[Extracted text from the pages]
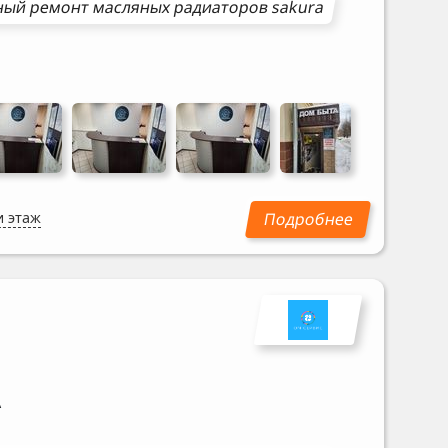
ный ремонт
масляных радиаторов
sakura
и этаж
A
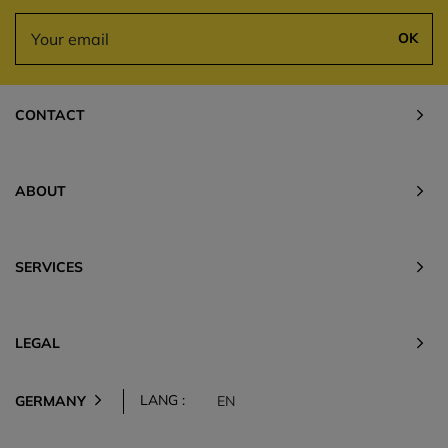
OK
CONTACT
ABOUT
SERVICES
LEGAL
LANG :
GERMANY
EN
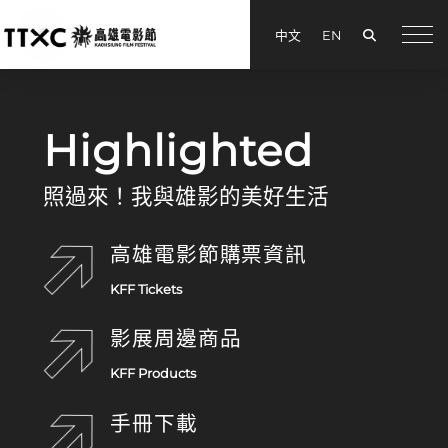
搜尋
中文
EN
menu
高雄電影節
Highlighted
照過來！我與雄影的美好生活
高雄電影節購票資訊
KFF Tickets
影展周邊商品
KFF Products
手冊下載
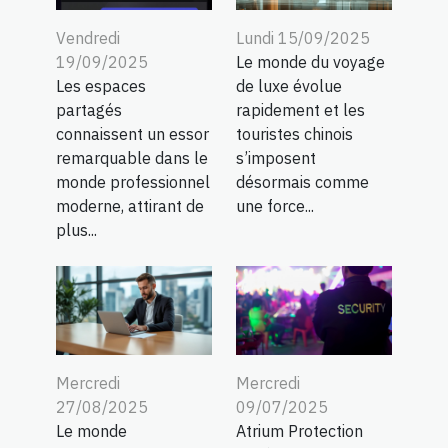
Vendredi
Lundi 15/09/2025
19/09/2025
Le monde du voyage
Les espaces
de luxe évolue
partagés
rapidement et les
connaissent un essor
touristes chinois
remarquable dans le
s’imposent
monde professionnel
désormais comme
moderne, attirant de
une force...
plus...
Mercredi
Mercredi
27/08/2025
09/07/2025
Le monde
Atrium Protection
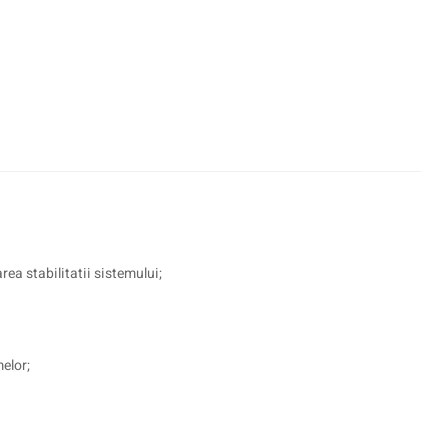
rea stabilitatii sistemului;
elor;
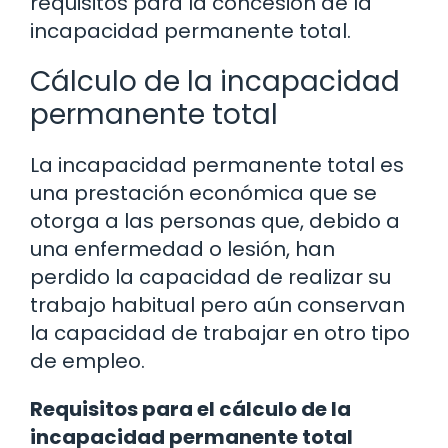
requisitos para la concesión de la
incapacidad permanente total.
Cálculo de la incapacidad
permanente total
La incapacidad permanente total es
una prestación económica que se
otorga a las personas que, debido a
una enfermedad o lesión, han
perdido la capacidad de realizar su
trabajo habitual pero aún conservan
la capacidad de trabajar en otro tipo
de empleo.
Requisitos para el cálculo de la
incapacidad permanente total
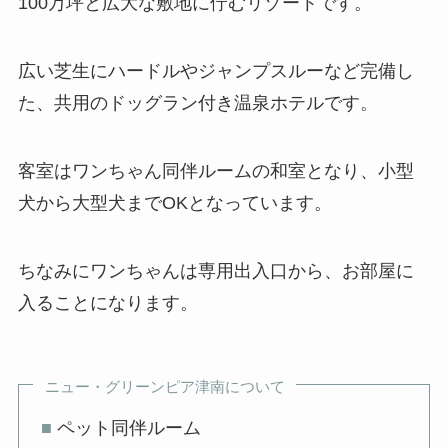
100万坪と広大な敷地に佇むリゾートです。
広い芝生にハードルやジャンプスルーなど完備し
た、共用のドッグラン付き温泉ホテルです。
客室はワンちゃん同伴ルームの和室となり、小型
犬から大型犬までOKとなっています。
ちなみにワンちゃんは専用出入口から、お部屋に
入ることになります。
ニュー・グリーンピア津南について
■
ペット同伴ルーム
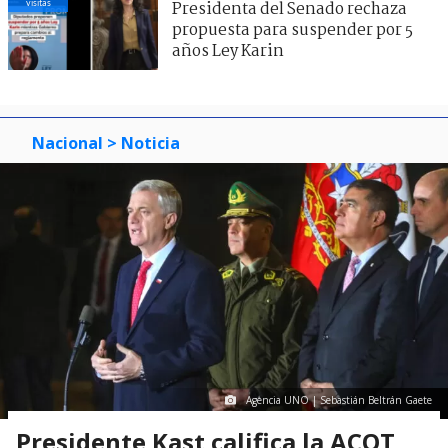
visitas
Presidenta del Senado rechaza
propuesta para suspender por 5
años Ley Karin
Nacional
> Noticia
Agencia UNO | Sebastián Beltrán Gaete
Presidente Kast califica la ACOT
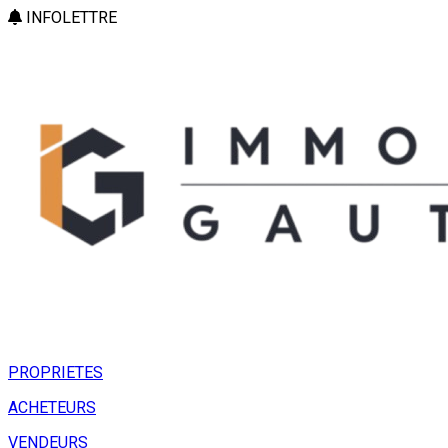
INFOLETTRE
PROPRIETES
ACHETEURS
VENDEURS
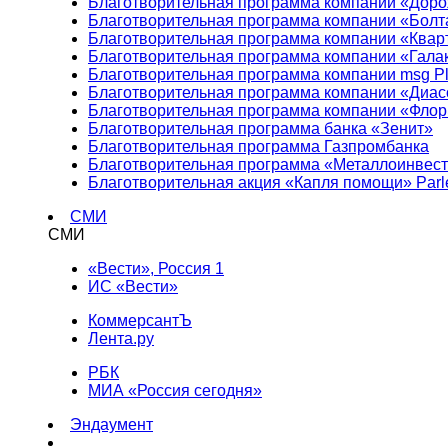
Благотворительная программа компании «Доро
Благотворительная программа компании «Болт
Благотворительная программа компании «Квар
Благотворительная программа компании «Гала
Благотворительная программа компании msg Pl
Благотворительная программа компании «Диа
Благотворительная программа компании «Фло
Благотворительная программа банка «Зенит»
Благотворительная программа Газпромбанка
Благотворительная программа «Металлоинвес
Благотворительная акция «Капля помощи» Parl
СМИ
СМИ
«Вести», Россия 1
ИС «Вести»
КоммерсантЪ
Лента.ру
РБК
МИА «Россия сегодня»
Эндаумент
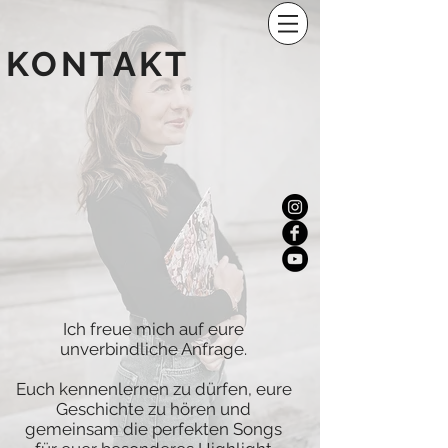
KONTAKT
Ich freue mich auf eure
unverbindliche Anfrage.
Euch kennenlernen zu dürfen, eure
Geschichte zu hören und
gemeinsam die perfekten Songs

- _EXERCISE INSTRUCTIONS_: Copy every line of text in the material exactly as it appears, in order. Leave out the picture markers.

- _ANSWER TO THIS PROBLEM_:
ный ремонт
масляных радиаторов
sakura
и этаж
A
OK
CONTACT
ABOUT
SERVICES
LEGAL
LANG :
GERMANY
EN
搜尋
中文
EN
menu
高雄電影節
Highlighted
照過來！我與雄影的美好生活
高雄電影節購票資訊
KFF Tickets
影展周邊商品
KFF Products
手冊下載
Vendredi
Lundi 15/09/2025
19/09/2025
Le monde du voyage
Les espaces
de luxe évolue
partagés
rapidement et les
connaissent un essor
touristes chinois
remarquable dans le
s’imposent
monde professionnel
désormais comme
moderne, attirant de
une force...
plus...
Mercredi
Mercredi
27/08/2025
09/07/2025
Le monde
Atrium Protection
rea stabilitatii sistemului;
elor;
requisitos para la concesión de la
incapacidad permanente total.
Cálculo de la incapacidad
permanente total
La incapacidad permanente total es
una prestación económica que se
otorga a las personas que, debido a
una enfermedad o lesión, han
perdido la capacidad de realizar su
trabajo habitual pero aún conservan
la capacidad de trabajar en otro tipo
de empleo.
Requisitos para el cálculo de la
incapacidad permanente total
100万坪と広大な敷地に佇むリゾートです。
広い芝生にハードルやジャンプスルーなど完備し
た、共用のドッグラン付き温泉ホテルです。
客室はワンちゃん同伴ルームの和室となり、小型
犬から大型犬までOKとなっています。
ちなみにワンちゃんは専用出入口から、お部屋に
入ることになります。
ニュー・グリーンピア津南について
■
ペット同伴ルーム
visitas
Presidenta del Senado rechaza
propuesta para suspender por 5
años Ley Karin
Nacional
> Noticia
Agencia UNO | Sebastián Beltrán Gaete
Presidente Kast califica la ACOT
INFOLETTRE
PROPRIETES
ACHETEURS
VENDEURS
Благотворительная программа компании «Доро
Благотворительная программа компании «Болт
Благотворительная программа компании «Квар
Благотворительная программа компании «Гала
Благотворительная программа компании msg Pl
Благотворительная программа компании «Диа
Благотворительная программа компании «Фло
Благотворительная программа банка «Зенит»
Благотворительная программа Газпромбанка
Благотворительная программа «Металлоинвес
Благотворительная акция «Капля помощи» Parl
СМИ
СМИ
«Вести», Россия 1
ИС «Вести»
КоммерсантЪ
Лента.ру
РБК
МИА «Россия сегодня»
Эндаумент
KONTAKT
Ich freue mich auf eure
unverbindliche Anfrage.
Euch kennenlernen zu dürfen, eure
Geschichte zu hören und
gemeinsam die perfekten Songs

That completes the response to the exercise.